The Bruins are giving Matt Poitras every test available to them to see if the slick-passing 19-year-old is ready for a National Hockey League season.
The latest? He was in the B’s lineup in the second half of a back-to-back coupled with a plum assignment in what would be a top six centerman role. After playing in Monday’s game in Philadelphia, picking up a helper in the B’s only goal of the game, Poitras was set to get right back at it on Tuesday at the Garden against the Washington Capitals, this time playing on a line with Brad Marchand and Trent Frederic.
It seems like Poitras has at the very least earned a longer look-see. While the preseason is winding down and opening night is just a week away, coach Jim Montgomery said that the nine-game window in the regular season teams are allowed to test out players who aren’t eligible for the AHL like Poitras could be helpful, though he didn’t definitely say that’s the way the club is going.
Poitras certainly seems to have the talent to at least one day to play in the NHL, but Montgomery said that’s not the only consideration when keeping a teenager.
“We’ve seen the capabilities of what he can do, his creativity and the growth of his game,” said Montgomery. “The other component is the physical aspect of it. It’s a man’s league, compared to the junior league. He’s used to playing against people who are within two years of his age, so that’s the component, balancing those two to see first what’s the benefit for him as far as his confidence and him being able to be someone who can help the Bruins. Then also if he went back, how much more confident would he grow. There’s a lot of factors that go into it, but he’s done so well so far. That’s why we’re going him these opportunities, so that he’s in the picture.”
Poitras’ left wing for the night has been duly impressed by the kid, comparing him at one point to Toronto Maple Leaf star Mitch Marner with the way he’s smart on both sides of the puck and has great vision and poise with the puck.
“He’s a smart player,” said Marchand. “He definitely has had a really good camp so far. I played with him the other night and he sees the ice very well. He’s competitive, he’s not scared to go in the corners and to go in the tough areas. He’s definitely shown a lot of promise. He’s definitely had a great camp so far, but he’s got to keep it going. It’s going to be tough on him tonight, having a back-to-back with travel. It’s not going to be easy. Hopefully we can help him out, dig some pucks out for him and make it a little easier. But those are things you need to show you can do at the next, be consistent, even though you played a game the night before or you traveled or whatever. But he’s a great little player and he’s got a bright future ahead of him.”
Having often played three games in three nights with his junior team in Guelph, Poitras wasn’t overly concerned with a fatigue factor heading into Tuesday’s game.
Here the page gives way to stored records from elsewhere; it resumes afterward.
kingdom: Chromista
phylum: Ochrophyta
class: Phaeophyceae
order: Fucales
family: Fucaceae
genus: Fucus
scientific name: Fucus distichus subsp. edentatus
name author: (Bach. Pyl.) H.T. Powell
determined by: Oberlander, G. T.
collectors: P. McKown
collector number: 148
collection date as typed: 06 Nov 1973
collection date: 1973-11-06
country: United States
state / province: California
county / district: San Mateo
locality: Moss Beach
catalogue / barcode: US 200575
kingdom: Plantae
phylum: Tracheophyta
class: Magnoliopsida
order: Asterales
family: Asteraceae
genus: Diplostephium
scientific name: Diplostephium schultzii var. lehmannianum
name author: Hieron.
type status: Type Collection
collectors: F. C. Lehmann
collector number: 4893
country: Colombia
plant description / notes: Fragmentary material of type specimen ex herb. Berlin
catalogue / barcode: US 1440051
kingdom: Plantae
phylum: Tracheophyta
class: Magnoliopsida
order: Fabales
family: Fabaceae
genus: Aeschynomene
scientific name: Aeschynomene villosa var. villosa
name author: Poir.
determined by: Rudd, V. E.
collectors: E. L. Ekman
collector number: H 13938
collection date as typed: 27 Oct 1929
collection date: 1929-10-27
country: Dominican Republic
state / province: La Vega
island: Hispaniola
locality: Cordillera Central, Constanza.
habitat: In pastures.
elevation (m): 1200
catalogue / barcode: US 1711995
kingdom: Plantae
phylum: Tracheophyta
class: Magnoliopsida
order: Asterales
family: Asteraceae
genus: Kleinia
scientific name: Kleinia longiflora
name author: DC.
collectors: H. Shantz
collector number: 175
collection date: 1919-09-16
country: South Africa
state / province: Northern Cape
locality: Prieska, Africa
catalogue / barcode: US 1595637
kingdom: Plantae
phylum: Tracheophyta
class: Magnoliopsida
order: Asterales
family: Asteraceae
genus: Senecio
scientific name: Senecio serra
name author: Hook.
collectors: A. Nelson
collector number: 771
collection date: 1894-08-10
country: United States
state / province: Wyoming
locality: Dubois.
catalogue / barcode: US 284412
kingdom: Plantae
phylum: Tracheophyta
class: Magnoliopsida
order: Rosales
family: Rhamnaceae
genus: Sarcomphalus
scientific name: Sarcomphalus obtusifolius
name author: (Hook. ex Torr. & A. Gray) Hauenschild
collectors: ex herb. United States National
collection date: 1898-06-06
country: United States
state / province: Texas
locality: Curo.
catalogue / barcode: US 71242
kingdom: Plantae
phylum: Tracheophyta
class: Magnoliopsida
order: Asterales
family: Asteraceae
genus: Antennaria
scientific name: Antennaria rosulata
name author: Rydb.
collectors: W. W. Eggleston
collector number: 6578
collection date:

And getting a few good games under his belt has given him a little bit of momentum as he tries to win a job.
“I feel pretty good on the ice, a lot more confident now that I’ve been here a lot longer and gotten to be on the ice with these better players more. So I’m just building a comfort level and being confident with the puck on the ice,” said Poitras.
While he’s listed at 5-foot-11, 170 pounds, his lack of heft has not kept him from fighting for pucks along the boards – and winning his share of them.
“For me, my games always been based around winning 50-50 battles, so I’ve never been scared to go in a corner with a bigger guy and I feel like I do a good job of coming out with the puck for the most part,” said Poitras. “I think just being able to do that it keeps plays alive in the offensive zone, which is where I want to play. It’s more fun down there.”
Poitras said he’s still learning the Bruins’ defensive system and that it’s much different from the aggressive one he played in Guelph. But, in one aspect, he has already proven to be a student of the game. In last Friday’s shootout loss to the Flyers, he won just five of 16 faceoffs. But in the return match on Monday ,he captured eight of 11.
“I just had to bear down a bit more,” said Poitras. “The first game against Philly, I think maybe I wasn’t prepared or I hadn’t taken that many draws. So before the game game on Monday, I took a few more draws and the second time around going against some of the same guys, I knew some of their tendencies and I tried to change up what I’m doing. And I win a couple draws.”
While much about his game is precocious, he couldn’t hide the fact that he’s still very much a kid when Marchand’s Marner comparison was brought up to him.
“That’s pretty cool. It’s a good compliment,” said Poitras, grinning ear-to-ear. “Yeah, that’s cool.”…
Montgomery did not give a glowing assessment on Fabian Lysell, the B’s first round pick two years ago.
“I think Lysell’s had moments where he’s been good, and he’s had moments where he’s struggled,” said Montgomery. “He’s drafted to be a skilled offensive player and, in order to be a skilled, offensive player, you’ve got to produce. And we haven’t seen the production yet.”